Use Emacs to write a new script shuf.py in the style of randline.py but using Python 3 instead. Your script should implement the GNU shuf command that is part of GNU Coreutils. GNU shuf is written in C, whereas you want a Python implementation so that you can more easily add new features to it.

Your program should support the following shuf options, with the same behavior as GNU shuf: --echo (-e), --head-count (-n), --repeat (-r), and --help. As with GNU shuf, if --repeat (-r) is used without --head-count (-n), your program should run forever. Your program should also support zero non-option arguments or a single non-option argument "-" (either of which means read from standard input), or a single non-option argument other than "-" (which specifies the input file name). Your program need not support the other options of GNU shuf. As with GNU shuf, your program should report an error if given invalid arguments.

If you have trouble with optparse under Python 3, you can use the argparse module instead. Your shuf.py program should not import any modules other than argparse, string and the modules that randline.py already imports. Don't forget to change its usage message to accurately describe the modified behavior.

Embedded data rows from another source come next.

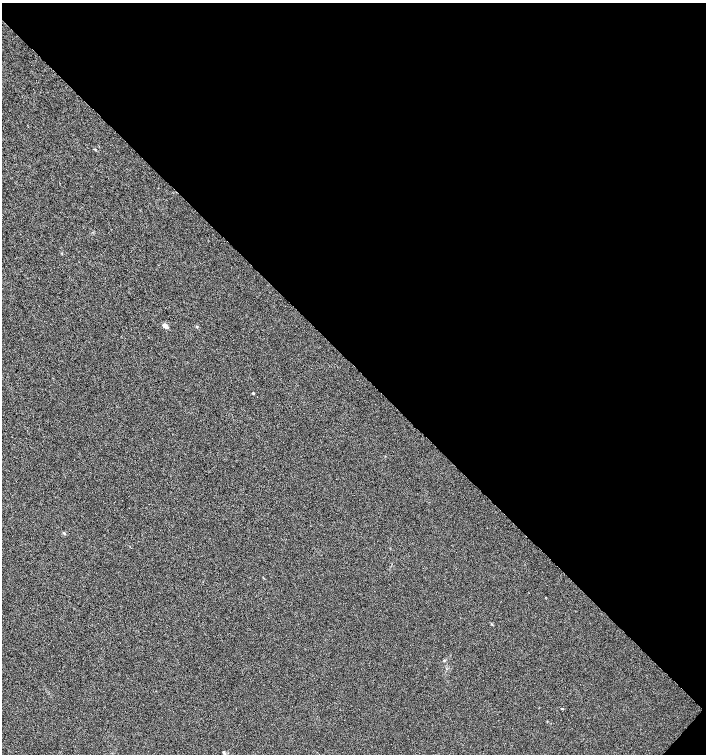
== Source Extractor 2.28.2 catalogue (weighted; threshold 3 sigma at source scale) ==
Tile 8 of 4 x 4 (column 4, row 2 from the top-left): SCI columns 4456-5863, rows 3011-4514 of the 6027 x 6025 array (HDU 1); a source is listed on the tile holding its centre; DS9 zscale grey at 2 x 2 block average (1 PNG px = mean of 2 x 2 image px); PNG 708 x 756 px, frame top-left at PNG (2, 3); no overlay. Shown black and unused: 49% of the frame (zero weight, under 3 of 6 exposures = <1% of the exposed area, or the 3 px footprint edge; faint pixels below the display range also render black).
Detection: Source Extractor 2.28.2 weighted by HDU 2 'WHT'; one run over the whole footprint, this tile lists its part. Background 8.72e-04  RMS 0.0025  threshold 0.0103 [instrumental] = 3 sigma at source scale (4.09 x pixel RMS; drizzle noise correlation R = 1.36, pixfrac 0.8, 0.0396/0.0396 arcsec/px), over >= 5 px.
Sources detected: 6; all 6 listed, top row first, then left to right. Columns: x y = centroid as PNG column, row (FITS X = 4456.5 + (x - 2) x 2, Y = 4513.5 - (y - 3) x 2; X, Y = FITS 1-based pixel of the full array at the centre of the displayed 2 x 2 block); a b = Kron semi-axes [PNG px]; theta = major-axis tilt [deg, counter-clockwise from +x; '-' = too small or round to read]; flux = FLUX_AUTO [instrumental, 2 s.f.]
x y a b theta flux
165 326 5 3 - 2.9
197 327 3 2 - 0.44
253 393 3 3 - 0.49
64 533 5 2 - 0.46
444 661 4 2 - 0.36
224 752 5 3 - 0.58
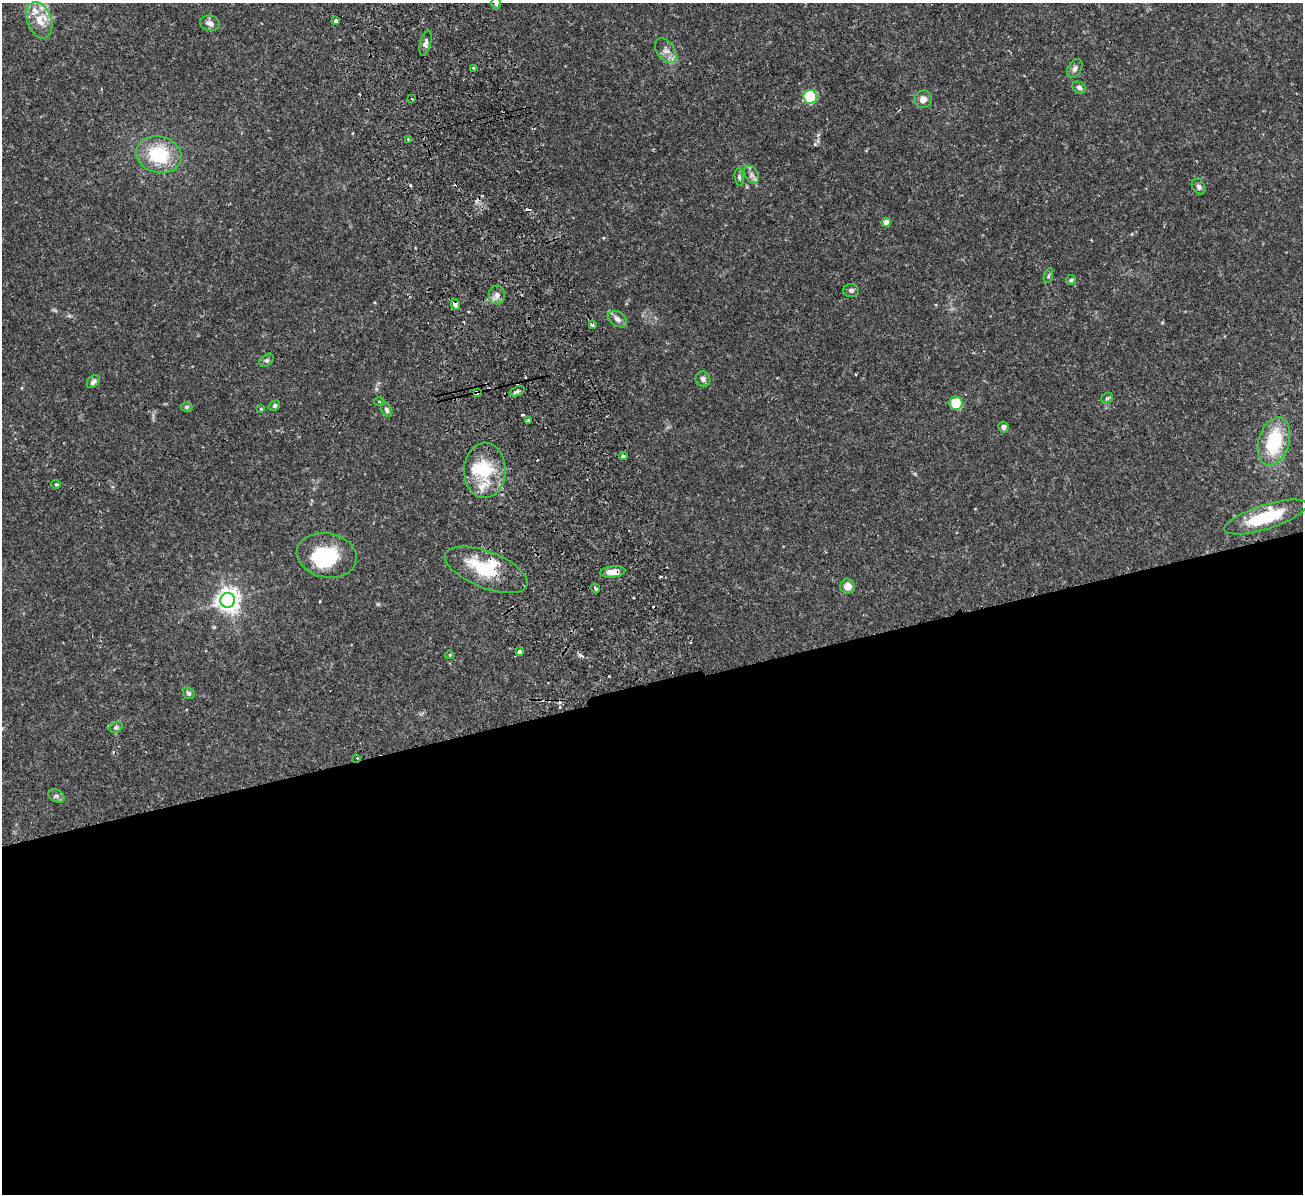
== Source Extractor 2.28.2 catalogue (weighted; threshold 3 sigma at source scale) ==
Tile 15 of 4 x 4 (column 3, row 4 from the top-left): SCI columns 2658-3958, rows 171-1362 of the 5316 x 5225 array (HDU 1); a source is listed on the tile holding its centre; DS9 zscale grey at full resolution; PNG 1305 x 1196 px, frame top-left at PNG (2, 3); each listed source drawn as its Kron ellipse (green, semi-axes under 4 px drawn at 4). Shown black and unused: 43% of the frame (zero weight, under 2 of 3 exposures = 3% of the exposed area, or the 3 px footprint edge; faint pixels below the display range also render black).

What happens when your shuf.py script is invoked with Python 2 rather than Python 3, and why?

Submit

For part (a) of this assignment, submit the following files within a compressed tarball named assign1a.tgz.

For part (b) of this assignment, submit the following files within a compressed tarball named assign1b.tgz.

All files other than the .drib files should use GNU/Linux style, i.e., UTF-8 encoding with LF-terminated lines.

The shell command:

tar -tvf assign1.tgz

should output a list of file names that contains shuf.py etc., with sizes and other metainformation about the files.